Exercise directions - In the entries that follow, say how many lines contain the string "pixels". Give no other words.

Recorded information -
#####

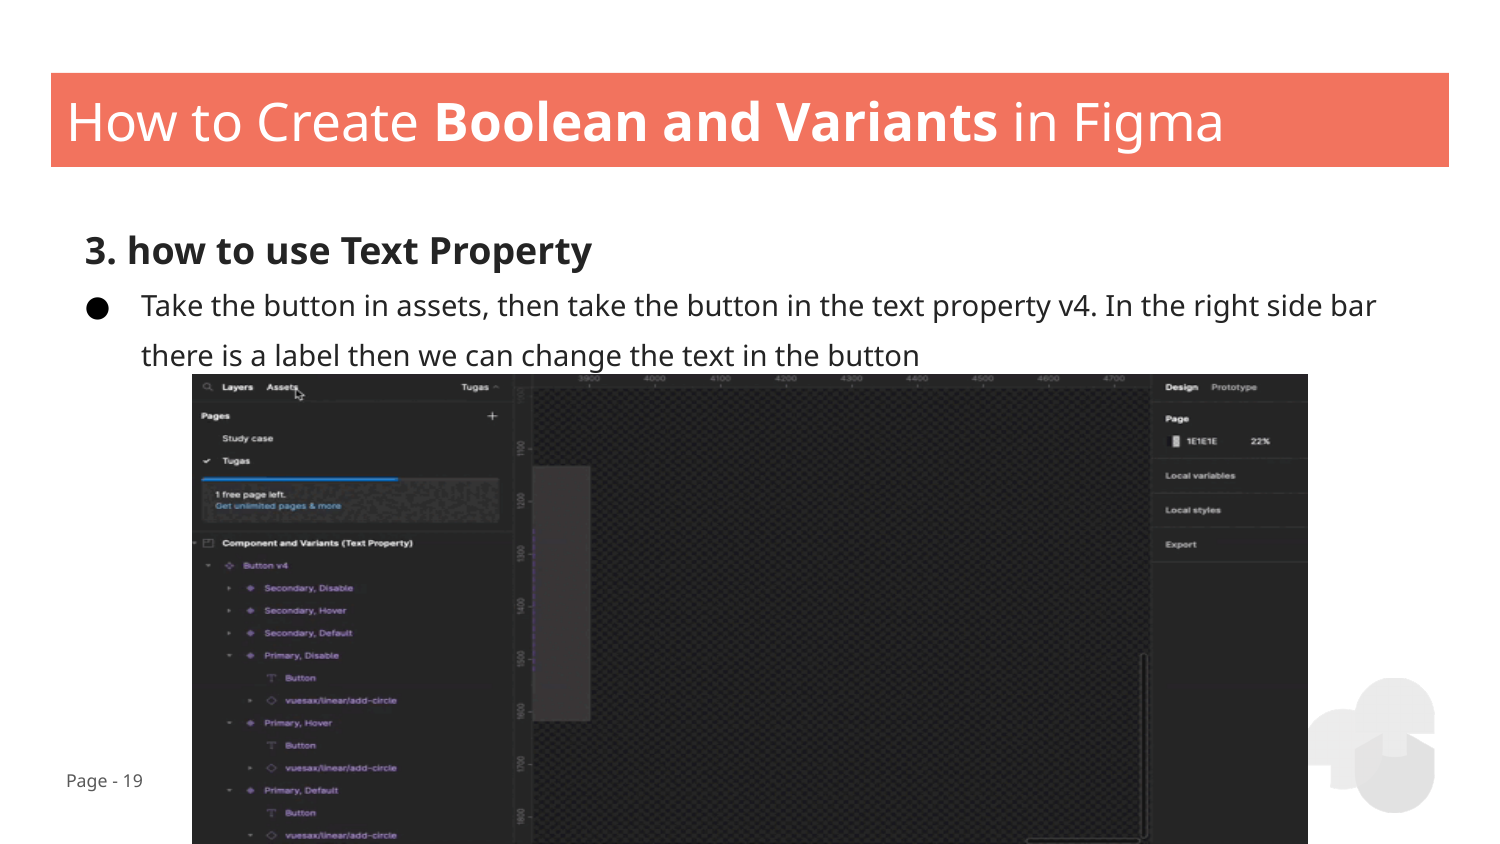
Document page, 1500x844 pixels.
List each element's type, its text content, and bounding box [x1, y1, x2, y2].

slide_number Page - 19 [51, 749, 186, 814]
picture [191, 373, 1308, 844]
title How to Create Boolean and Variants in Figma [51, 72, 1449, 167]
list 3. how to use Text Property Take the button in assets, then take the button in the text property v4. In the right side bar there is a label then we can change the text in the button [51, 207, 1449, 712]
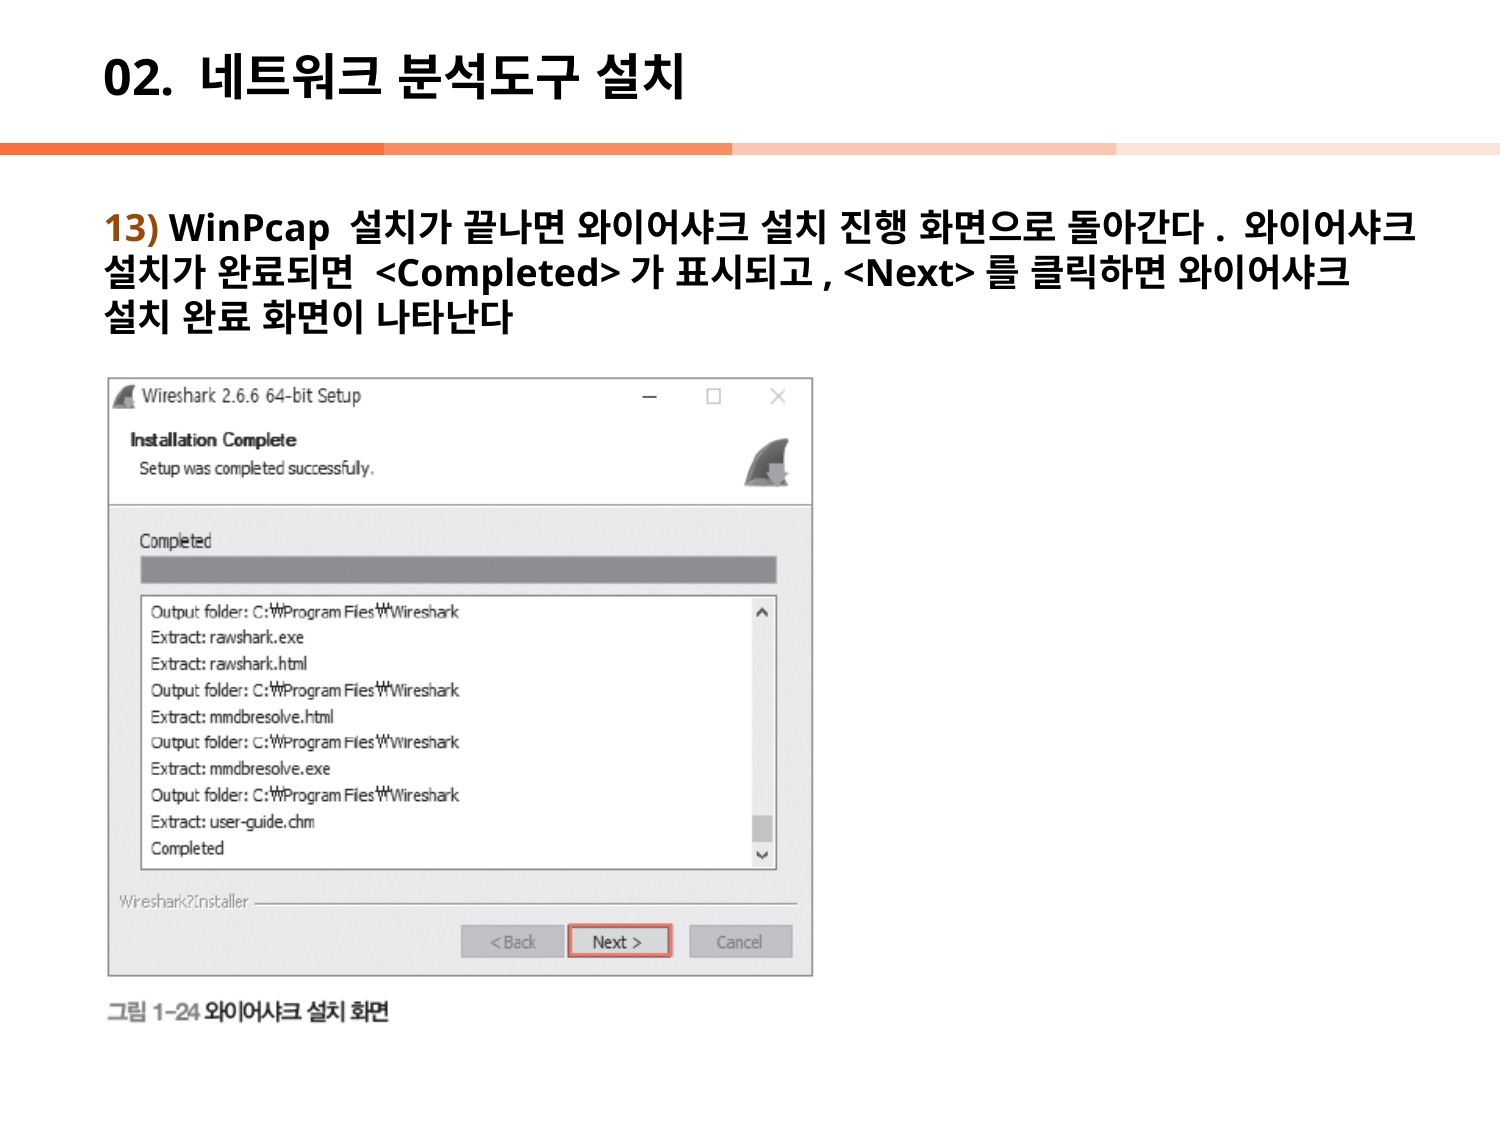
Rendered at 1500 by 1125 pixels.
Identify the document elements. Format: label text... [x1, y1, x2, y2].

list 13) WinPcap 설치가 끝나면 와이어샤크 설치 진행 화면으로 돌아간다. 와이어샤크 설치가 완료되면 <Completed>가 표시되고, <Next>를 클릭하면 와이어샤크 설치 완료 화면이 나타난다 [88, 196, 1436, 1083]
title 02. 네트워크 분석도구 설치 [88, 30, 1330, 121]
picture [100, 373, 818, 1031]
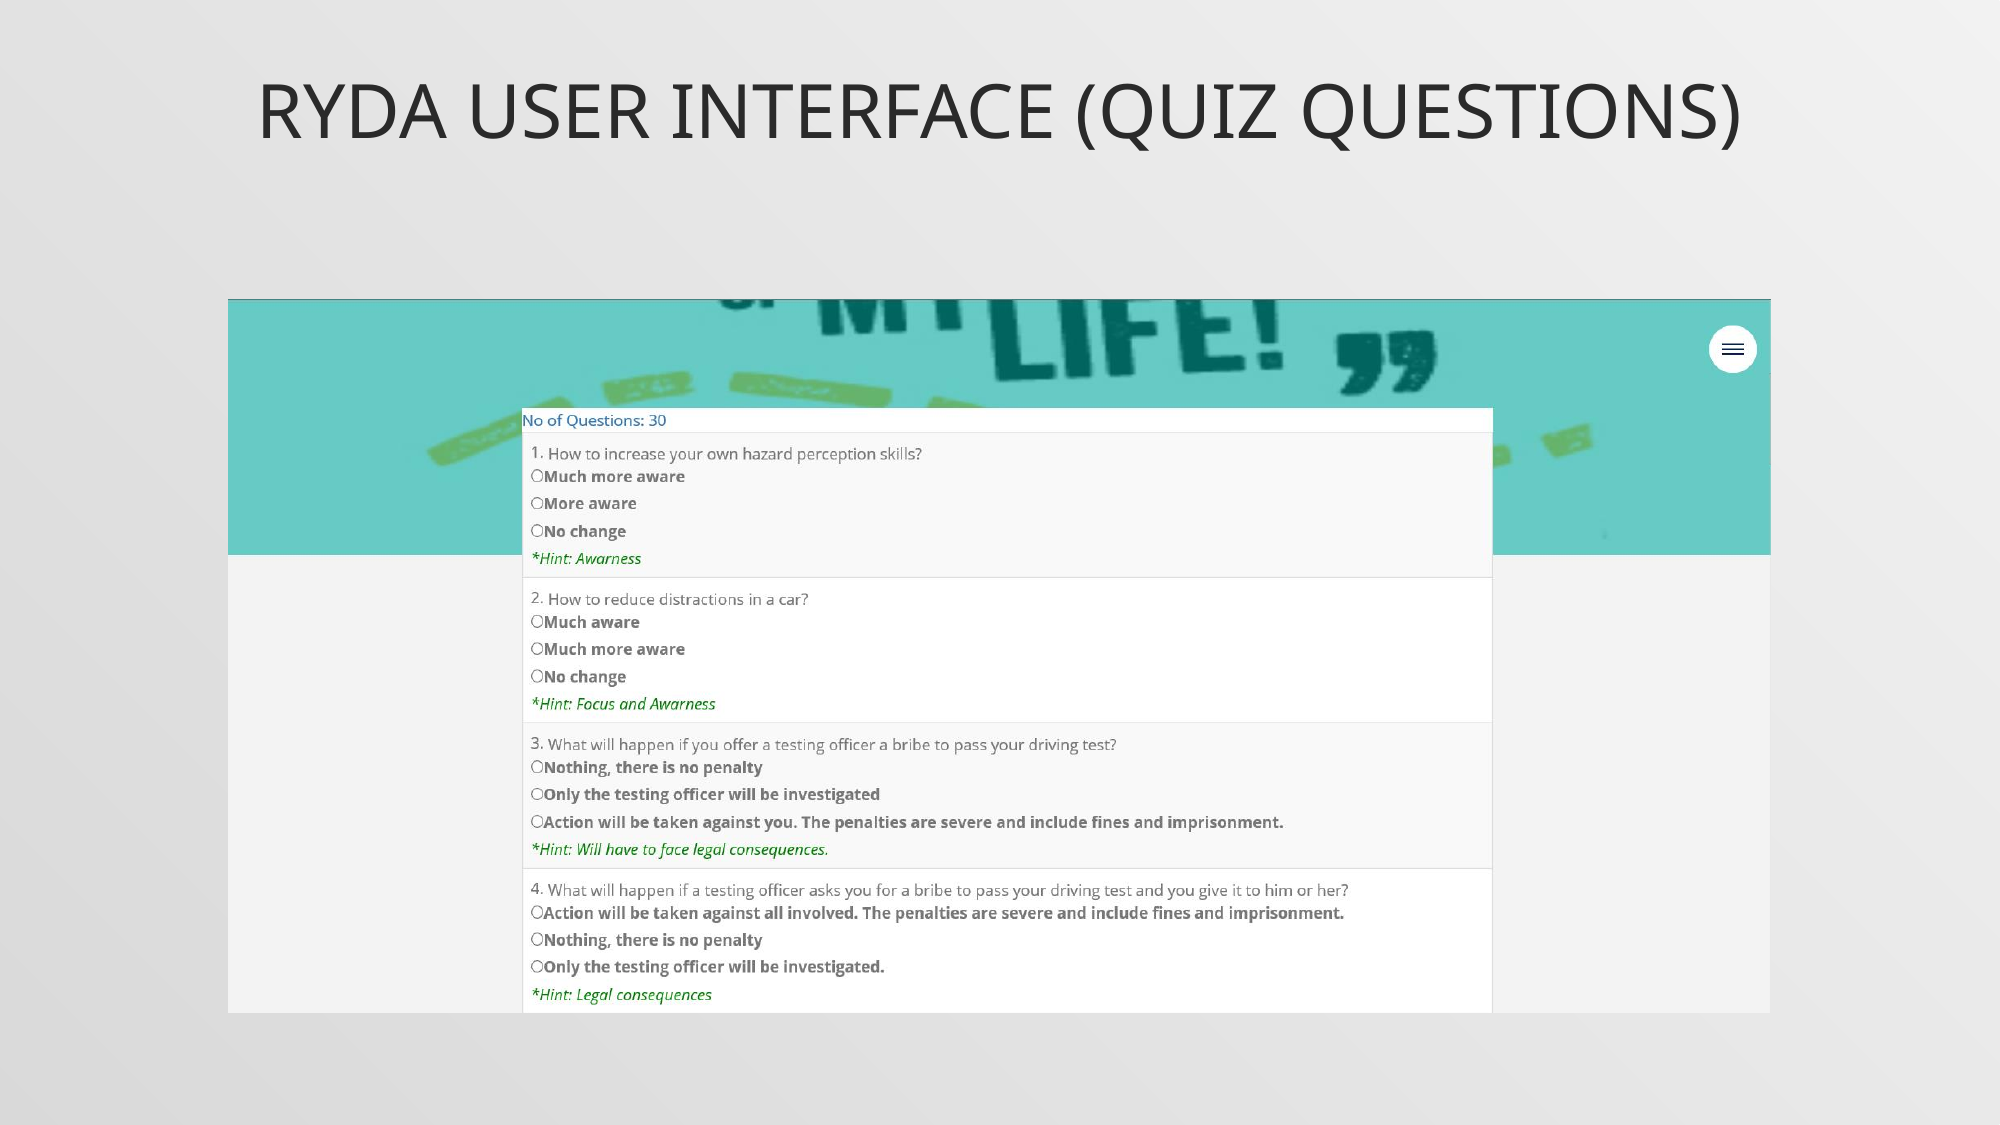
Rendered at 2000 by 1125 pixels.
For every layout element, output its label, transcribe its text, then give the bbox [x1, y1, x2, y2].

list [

#####

Output - 3